イラン革命防衛隊に大打撃 特殊部隊高官が死亡

2026/04/03 更新: 2026/04/03

イランメディアは4月2日、イラン革命防衛隊の精鋭部隊「ファタヒン」に所属する高級指揮官、モハンマド・アリ・ファタリザデ准将が、アメリカとイスラエルによる空爆の中で死亡したと報じた。

イラン軍参謀本部傘下の国防系メディア「Defa Press」によると、ファタリザデ氏は4月1日、「ラマダン戦争」と呼ぶ一連の衝突の中で死亡したという。

ファタリザデ氏が死亡した同日、アメリカとイスラエルはイラン国内の指導部関連施設や核施設、弾道ミサイル基地に対し、新たな大規模攻撃を実施した。米国防総省は、この攻撃がイランの地域的な軍事能力を無力化することを目的としていると説明した。

「ファタヒン」は革命防衛隊地上部隊の中でも精鋭とされる即応型特殊部隊で、高度な訓練を受けた隊員が高リスク任務を担う。任務は国内治安維持(デモの弾圧などを含む)から国外での軍事行動まで多岐にわたり、最高指導者の直轄下にあるとされる。高級指揮官であり特殊作戦専門家でもあったファタリザデ氏の死亡は、部隊の作戦遂行能力や士気に影響を与えるとされる。

2月28日の空爆以降、イラン指導部の要人が相次いで死亡している。初日には前最高指導者のハメネイ師が死亡し、ハメネイ師の顧問、アリ・シャムハニ氏、国家安全保障を担うアリ・ラリジャニ氏、さらに革命防衛隊海軍司令官のアリレザ・タンシリ氏らの死亡が伝えられている。

トランプ氏は4月1日夜のテレビ演説で、「戦争史上、数週間でこれほど明確かつ壊滅的な損失を被った例はない」と述べた。

また、イランのミサイル能力の完全破壊、海軍力の無力化、核兵器保有の阻止が米軍の目的だと強調した。そのうえで、今後2〜3週間以内にイラン指導部が降伏条件を受け入れなければ、さらなる強硬措置を取ると警告し、「石器時代に戻す」とも述べた。さらに、イランが核開発の再建や代理勢力の支援を試みた場合、米軍は「いつでも精密打撃を再開する」としている。

一方、反体制系メディア「イラン・インターナショナル」は、マスード・ペゼシュキアン政権と軍指導部の関係が「全面的な政治的行き詰まり」に陥っていると報じた。

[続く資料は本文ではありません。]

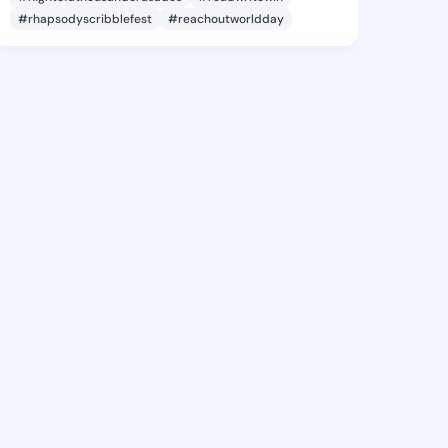
#rhapsodyscribblefest
#reachoutworldday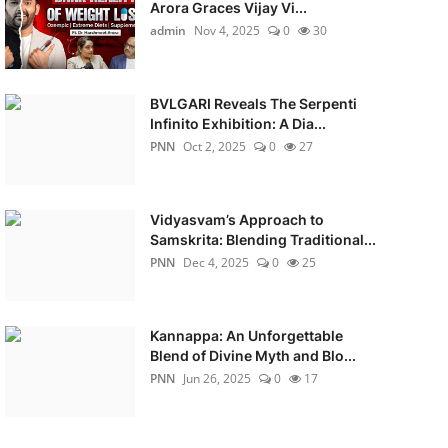
Arora Graces Vijay Vi...
admin
Nov 4, 2025
0
30
BVLGARI Reveals The Serpenti
Infinito Exhibition: A Dia...
PNN
Oct 2, 2025
0
27
Vidyasvam’s Approach to
Samskrita: Blending Traditional...
PNN
Dec 4, 2025
0
25
Kannappa: An Unforgettable
Blend of Divine Myth and Blo...
PNN
Jun 26, 2025
0
17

また、新たな最高指導者とされるモジタバ師の所在や状況が不明となる中、高級将校で構成される「軍事委員会」が事実上、国家運営の中枢機能を掌握し、権力中枢周辺の警備を強化しているという。

関係者によると、革命防衛隊のアフマド・ヴァヒディ総司令官は、ペゼシュキアン政権による人事を強く制限している。戦時下では安全保障関連の重要ポストを革命防衛隊が直接掌握すべきだと主張しており、その結果、文民政府の統治機能は大きく制約されているとみられる。